(Stored records)
** begin **
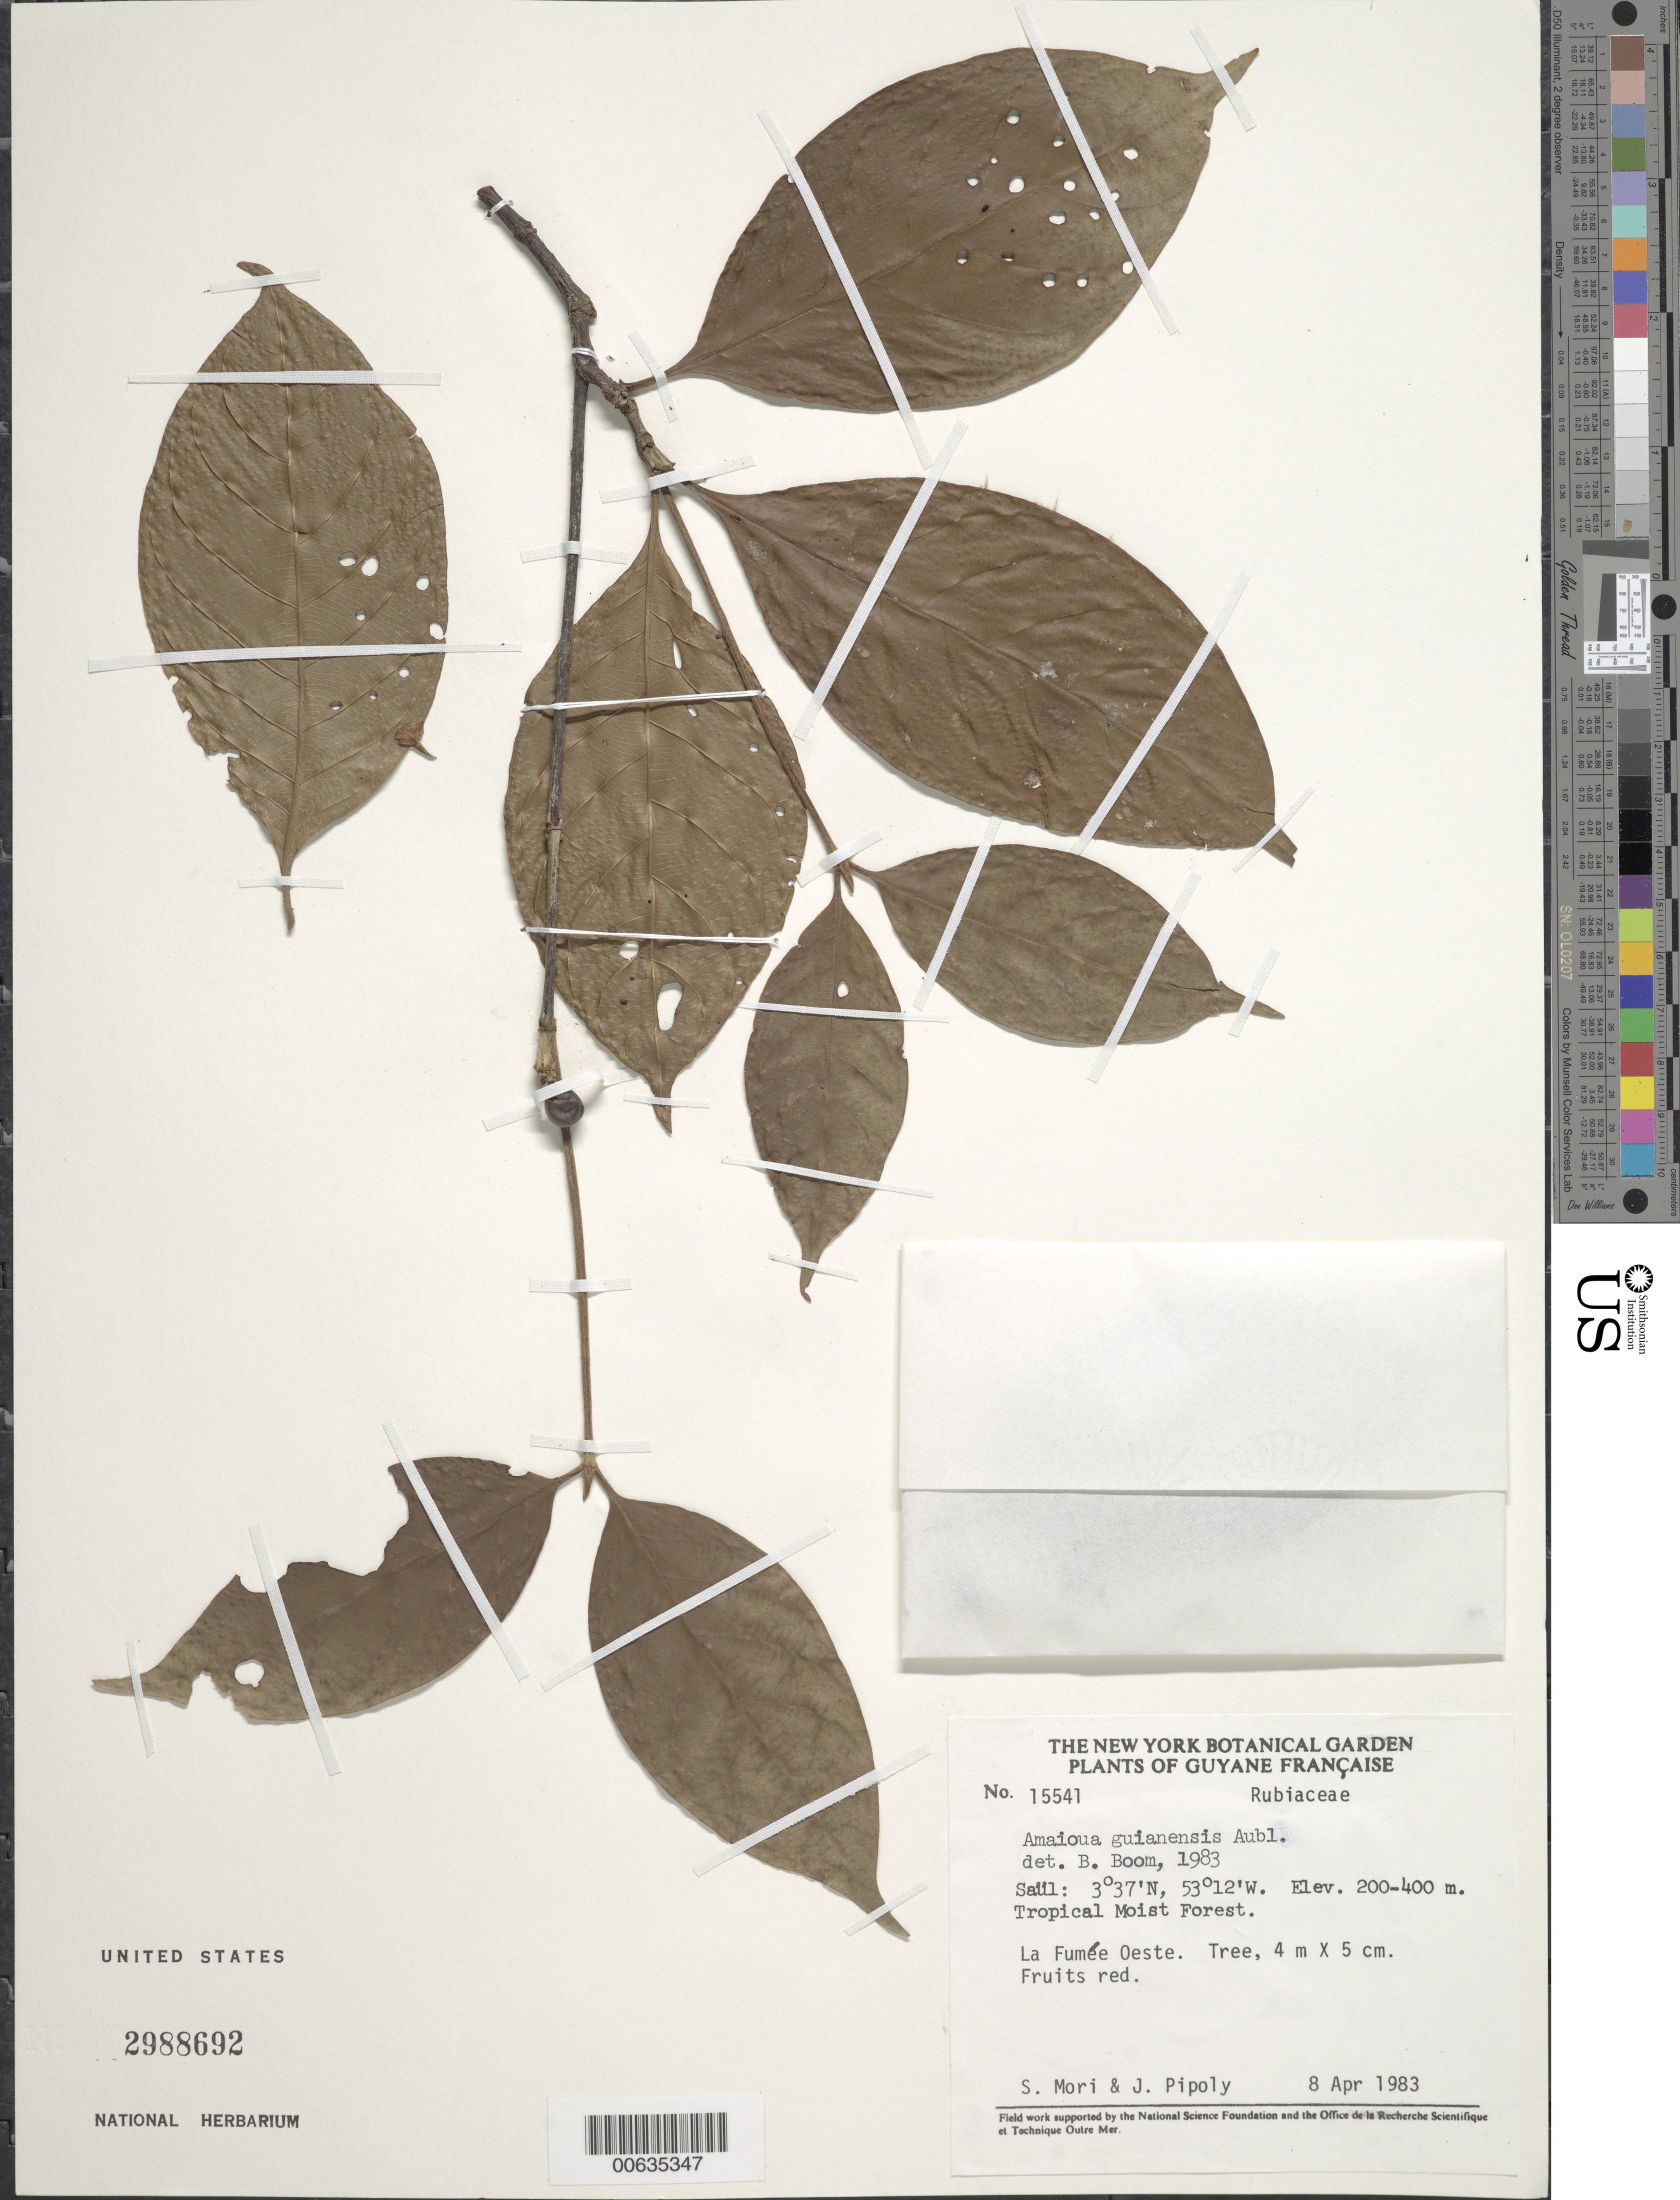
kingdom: Plantae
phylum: Tracheophyta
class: Magnoliopsida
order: Gentianales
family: Rubiaceae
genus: Amaioua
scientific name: Amaioua guianensis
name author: Aubl.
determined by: Boom, B. M.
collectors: S. Mori & J. J. Pipoly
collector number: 15541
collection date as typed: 8-Apr-83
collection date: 1983-04-08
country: French Guiana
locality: Saül, Monts La Fumée, La Fumée Oeste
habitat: Tropical moist forest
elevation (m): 200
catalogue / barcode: US 2988692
** end **
» **What you are asked to do**
Rename "determined by" to "identified by" throughout the records, leave everything else unchanged, and omit the pictures from your answer.

» **Solution for this problem**
kingdom: Plantae
phylum: Tracheophyta
class: Magnoliopsida
order: Gentianales
family: Rubiaceae
genus: Amaioua
scientific name: Amaioua guianensis
name author: Aubl.
identified by: Boom, B. M.
collectors: S. Mori & J. J. Pipoly
collector number: 15541
collection date as typed: 8-Apr-83
collection date: 1983-04-08
country: French Guiana
locality: Saül, Monts La Fumée, La Fumée Oeste
habitat: Tropical moist forest
elevation (m): 200
catalogue / barcode: US 2988692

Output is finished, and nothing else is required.